++++ Text under study ++++

Epistemic evil can emerge in the form of erroneous beliefs linked to phenomena of misinformation, culpable ignorance, dogmatism, confirmation bias, and other epistemic deficiencies. In this vein, the problem of epistemic evil highlights the ways in which our cognitive processes can be vulnerable to error, misunderstanding, and manipulation. In response, epistemic theodicy thus examines the presence of incorrect beliefs, ignorance, misunderstanding, and other types of epistemic imperfection in juxtaposition with classical theodicies, which address evil in general.
One way in which epistemic theodicy endeavors to achieve this is by invoking the consideration of human freedom, including aspects of freedom that extend to matters epistemic. Human error is thus explained or accommodated as the consequence of human free will. “Human error is compatible with the existence of a perfect God because we are free to use our cognitive capacities well or poorly.” (Lin 2019, p. 26). Additionally, true intellectual growth and genuine understanding require the freedom to choose what to believe, and if individuals were forced into holding true beliefs, it might undermine the value of knowledge and intellectual exploration. Such a response, therefore, interrelates human epistemic endeavor with dimensions of autonomy and responsibility. One prominent example of this line of response is Rene Descartes’ (2008) proposal to understand judgment as resting both on intellect and volition. Judgment requires affirmation of an idea and is primarily in the domain of volition and thus “involves the exercise of a free will. By affirming that p, I come to believe that p. Thus, if affirmation is a free volition, then what I believe is up to me.” (Lin 2019, p. 30). Error is thus the responsibility of the epistemic agent. However, such a response is only persuasive if one accepts a highly contentious presupposition that belief or judgment is voluntary. And as we will see shortly, there are several good reasons for rejecting it.
In the next section, after briefly sketching the context of the debate on epistemic agency, I put forward an account of epistemic agency that both rejects the idea that the formation and maintenance of beliefs is voluntary and leaves ample room for epistemic responsibility. In Section 4, I amend this proposal with an account of experiential rationality and epistemic virtuousness that complements the whole package in a way that highlights several dimensions of epistemic responsibility.

3. Epistemic Agency in the Space of Reasons

Before sketching the context of the debate on epistemic agency, a couple of important preliminary clarifications are in order before proceeding. When talking about epistemic agency, what I have in mind is epistemic agency proper, i.e., epistemic agency as related to belief fixation, that is, to the formation and maintenance of beliefs. I am thus not primarily concerned with certain associated and apparently fully voluntary actions that sometimes accompany or are part of the formation of a belief. These include, e.g., voluntarily seeking out certain sources of information, voluntarily rehearsing to oneself certain pertinent considerations, voluntarily training or developing epistemic skills, intentionally changing one’s existing epistemic practices, etc. It needs to be emphasized that using the phrase “forming and maintaining beliefs” does not already presuppose epistemic voluntarism. It can be thought that this kind of language somewhat alludes to belief fixation being agentive, but I am using it in a way that is neutral in this regard. Additionally, a distinction that proves useful to employ in relation to the agentive character of our epistemic endeavors is a distinction between indirect doxastic voluntarism and direct doxastic voluntarism. The former pertains to the above-mentioned voluntary acts that accompany the fixation of belief, while the latter pertains to belief fixation per se. When discussing epistemic agency, I have in mind primarily the latter, but in a way that includes aspects of the former, as both are proper parts of epistemic responsibility and virtuousness. Second, and related to the first point, it seems preferable—if one is to fully answer the challenge of epistemic evil—not to limit the talk about epistemic agency merely to a specific domain of beliefs. An example of the latter would be a view that would limit the talk about epistemic agency to higher-level processes or mechanisms related to belief acquisition (e.g., reflection, deliberation; cf. Olson 2015) or a subset of beliefs (Sosa 2015). On the contrary, I aim to develop an integrative view that is applicable to belief fixation as a whole.

++++

◆ Work to complete
Revise the passage on epistemic evil from "Epistemic evil can" to "evil in general.", replacing "misinformation" with "disinformation".

++++ Dataset content ++++

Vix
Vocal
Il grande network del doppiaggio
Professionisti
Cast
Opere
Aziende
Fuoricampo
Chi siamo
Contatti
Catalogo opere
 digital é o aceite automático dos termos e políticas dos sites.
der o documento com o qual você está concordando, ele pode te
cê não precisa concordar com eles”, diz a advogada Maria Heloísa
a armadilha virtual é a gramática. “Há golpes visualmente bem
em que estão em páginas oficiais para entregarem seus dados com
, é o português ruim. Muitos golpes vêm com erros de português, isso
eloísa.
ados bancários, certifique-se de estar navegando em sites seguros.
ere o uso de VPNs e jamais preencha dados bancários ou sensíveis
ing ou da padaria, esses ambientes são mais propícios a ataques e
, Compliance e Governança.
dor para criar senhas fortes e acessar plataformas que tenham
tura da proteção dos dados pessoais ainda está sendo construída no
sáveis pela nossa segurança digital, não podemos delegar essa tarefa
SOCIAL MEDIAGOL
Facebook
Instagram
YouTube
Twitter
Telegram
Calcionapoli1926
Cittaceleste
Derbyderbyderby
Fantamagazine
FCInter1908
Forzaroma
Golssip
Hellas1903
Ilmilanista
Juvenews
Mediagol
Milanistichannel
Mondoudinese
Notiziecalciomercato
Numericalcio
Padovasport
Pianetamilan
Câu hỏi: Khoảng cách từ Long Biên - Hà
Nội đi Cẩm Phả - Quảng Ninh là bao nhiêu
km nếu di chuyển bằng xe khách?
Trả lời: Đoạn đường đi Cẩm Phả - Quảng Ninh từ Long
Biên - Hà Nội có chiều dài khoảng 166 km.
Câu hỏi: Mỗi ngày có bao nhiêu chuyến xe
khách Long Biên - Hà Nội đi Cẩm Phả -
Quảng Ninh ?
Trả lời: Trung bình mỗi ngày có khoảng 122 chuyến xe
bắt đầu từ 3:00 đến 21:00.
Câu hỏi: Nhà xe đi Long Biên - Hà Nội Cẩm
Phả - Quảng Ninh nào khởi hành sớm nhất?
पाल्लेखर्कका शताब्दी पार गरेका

++++
++++ Dataset content ++++

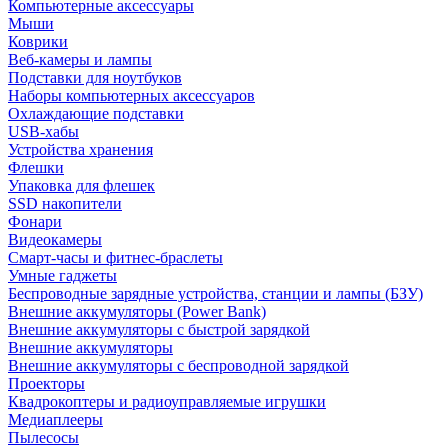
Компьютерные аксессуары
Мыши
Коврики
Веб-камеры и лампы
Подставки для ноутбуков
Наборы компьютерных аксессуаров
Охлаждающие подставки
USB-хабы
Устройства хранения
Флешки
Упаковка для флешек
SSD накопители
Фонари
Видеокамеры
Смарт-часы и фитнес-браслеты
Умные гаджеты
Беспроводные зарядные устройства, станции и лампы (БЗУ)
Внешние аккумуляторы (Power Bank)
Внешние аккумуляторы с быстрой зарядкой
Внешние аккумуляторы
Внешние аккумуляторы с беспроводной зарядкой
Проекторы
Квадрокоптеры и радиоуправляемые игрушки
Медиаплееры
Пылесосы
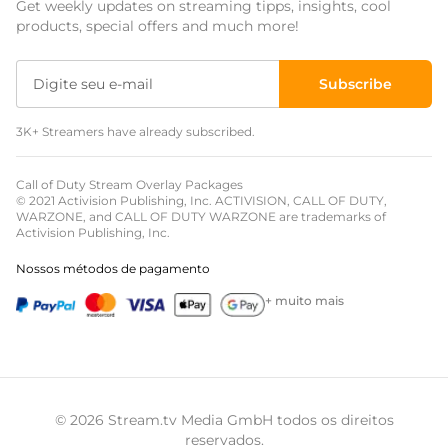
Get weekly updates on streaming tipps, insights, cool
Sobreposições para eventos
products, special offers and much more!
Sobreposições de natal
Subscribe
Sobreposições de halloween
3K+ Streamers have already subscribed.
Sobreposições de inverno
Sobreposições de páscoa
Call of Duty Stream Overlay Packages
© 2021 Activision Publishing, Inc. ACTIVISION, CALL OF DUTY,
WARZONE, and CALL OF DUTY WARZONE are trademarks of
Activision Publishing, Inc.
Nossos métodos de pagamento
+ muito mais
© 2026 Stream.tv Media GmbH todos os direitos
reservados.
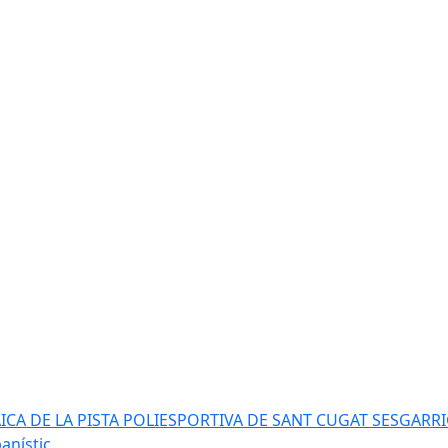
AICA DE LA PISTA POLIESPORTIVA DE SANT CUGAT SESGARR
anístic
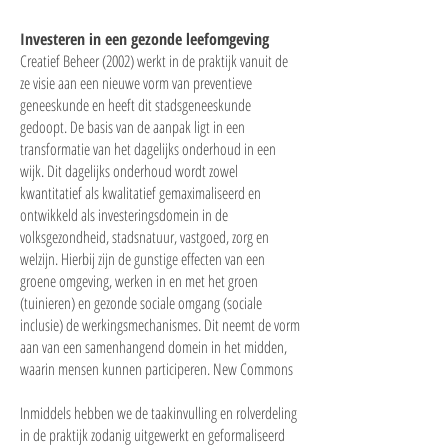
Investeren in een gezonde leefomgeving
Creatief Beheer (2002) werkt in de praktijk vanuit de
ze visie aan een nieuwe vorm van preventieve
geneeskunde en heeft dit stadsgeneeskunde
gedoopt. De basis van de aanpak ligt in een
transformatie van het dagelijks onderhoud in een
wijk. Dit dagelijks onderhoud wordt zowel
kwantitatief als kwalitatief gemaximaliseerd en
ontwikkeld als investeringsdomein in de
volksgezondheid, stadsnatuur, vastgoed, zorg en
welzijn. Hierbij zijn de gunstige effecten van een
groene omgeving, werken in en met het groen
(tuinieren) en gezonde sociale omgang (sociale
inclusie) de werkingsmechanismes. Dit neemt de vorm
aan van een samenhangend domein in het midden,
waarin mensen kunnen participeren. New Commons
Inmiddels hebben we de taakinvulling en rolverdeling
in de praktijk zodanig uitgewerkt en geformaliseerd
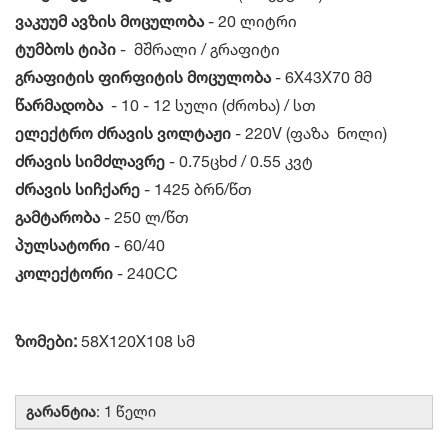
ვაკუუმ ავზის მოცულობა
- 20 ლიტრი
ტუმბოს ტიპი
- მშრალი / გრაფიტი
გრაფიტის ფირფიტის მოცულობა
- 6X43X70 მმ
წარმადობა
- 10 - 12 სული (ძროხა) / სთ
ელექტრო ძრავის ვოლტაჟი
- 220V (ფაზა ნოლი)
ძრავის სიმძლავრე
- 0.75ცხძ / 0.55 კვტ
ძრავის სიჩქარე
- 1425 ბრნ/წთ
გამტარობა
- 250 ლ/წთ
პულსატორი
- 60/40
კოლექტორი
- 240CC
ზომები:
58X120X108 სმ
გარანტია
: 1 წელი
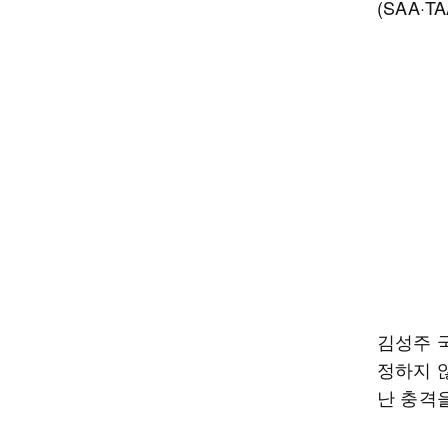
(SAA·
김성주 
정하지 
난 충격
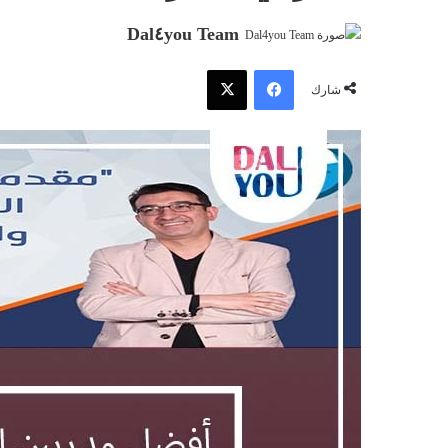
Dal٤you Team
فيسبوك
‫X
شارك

++++
++++ Dataset content ++++

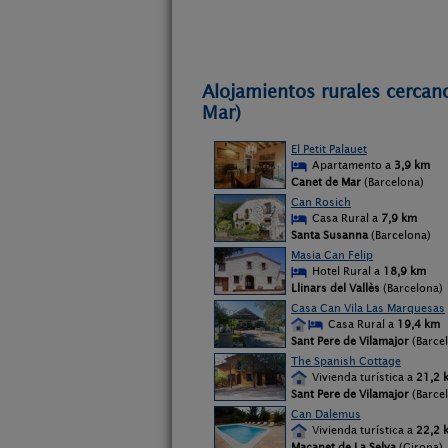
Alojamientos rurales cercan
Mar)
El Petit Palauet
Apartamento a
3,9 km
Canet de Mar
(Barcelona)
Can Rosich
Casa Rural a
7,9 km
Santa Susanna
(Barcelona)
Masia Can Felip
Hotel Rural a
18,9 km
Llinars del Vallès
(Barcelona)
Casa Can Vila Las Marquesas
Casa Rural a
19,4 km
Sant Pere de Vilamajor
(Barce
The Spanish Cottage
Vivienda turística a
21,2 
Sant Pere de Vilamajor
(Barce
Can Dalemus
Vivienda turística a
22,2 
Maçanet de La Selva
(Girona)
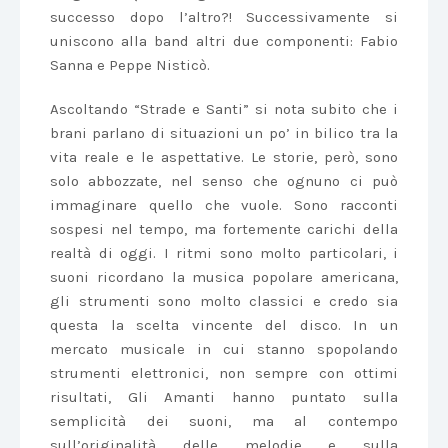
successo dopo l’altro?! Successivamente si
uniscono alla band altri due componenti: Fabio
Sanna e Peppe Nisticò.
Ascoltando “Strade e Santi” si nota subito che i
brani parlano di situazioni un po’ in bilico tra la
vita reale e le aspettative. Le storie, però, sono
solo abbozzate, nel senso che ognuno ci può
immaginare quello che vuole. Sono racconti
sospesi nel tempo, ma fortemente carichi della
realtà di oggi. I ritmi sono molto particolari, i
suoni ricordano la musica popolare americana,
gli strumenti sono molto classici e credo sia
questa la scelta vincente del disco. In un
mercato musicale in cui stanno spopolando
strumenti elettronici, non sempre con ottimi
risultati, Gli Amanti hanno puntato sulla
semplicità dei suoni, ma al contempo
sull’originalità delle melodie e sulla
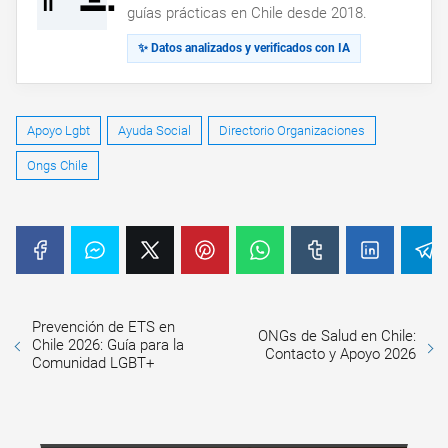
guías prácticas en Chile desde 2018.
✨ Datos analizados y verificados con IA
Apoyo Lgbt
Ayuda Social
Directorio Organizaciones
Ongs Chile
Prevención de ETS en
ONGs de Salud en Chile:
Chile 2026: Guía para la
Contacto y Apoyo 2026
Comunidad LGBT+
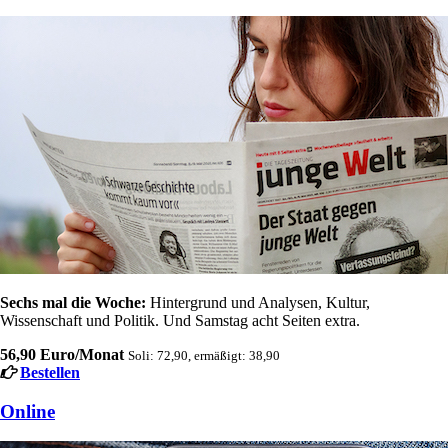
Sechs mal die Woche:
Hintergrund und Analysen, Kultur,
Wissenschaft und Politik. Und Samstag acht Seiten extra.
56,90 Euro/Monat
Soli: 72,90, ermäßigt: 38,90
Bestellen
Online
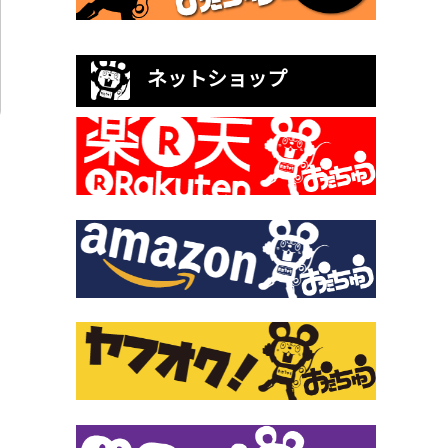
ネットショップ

++++

◆ Response area
Epistemic evil can emerge in the form of erroneous beliefs linked to phenomena of disinformation, culpable ignorance, dogmatism, confirmation bias, and other epistemic deficiencies. In this vein, the problem of epistemic evil highlights the ways in which our cognitive processes can be vulnerable to error, misunderstanding, and manipulation. In response, epistemic theodicy thus examines the presence of incorrect beliefs, ignorance, misunderstanding, and other types of epistemic imperfection in juxtaposition with classical theodicies, which address evil in general.